╭─ Data shown

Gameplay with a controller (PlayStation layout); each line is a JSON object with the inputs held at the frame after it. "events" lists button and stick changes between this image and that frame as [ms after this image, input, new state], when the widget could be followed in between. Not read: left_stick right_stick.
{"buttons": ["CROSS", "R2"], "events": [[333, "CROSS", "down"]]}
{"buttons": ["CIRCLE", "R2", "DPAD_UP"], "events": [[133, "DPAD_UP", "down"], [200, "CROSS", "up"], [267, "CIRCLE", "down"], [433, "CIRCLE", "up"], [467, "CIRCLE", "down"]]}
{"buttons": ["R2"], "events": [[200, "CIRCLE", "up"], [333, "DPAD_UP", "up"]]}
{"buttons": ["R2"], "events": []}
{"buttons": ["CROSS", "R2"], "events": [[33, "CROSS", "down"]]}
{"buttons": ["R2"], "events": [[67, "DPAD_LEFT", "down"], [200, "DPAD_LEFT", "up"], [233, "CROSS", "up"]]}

╰─

■ Problem statement
If the word "CIRCLE" is on a line above, return that line.

■ Task result
{"buttons": ["CIRCLE", "R2", "DPAD_UP"], "events": [[133, "DPAD_UP", "down"], [200, "CROSS", "up"], [267, "CIRCLE", "down"], [433, "CIRCLE", "up"], [467, "CIRCLE", "down"]]}
{"buttons": ["R2"], "events": [[200, "CIRCLE", "up"], [333, "DPAD_UP", "up"]]}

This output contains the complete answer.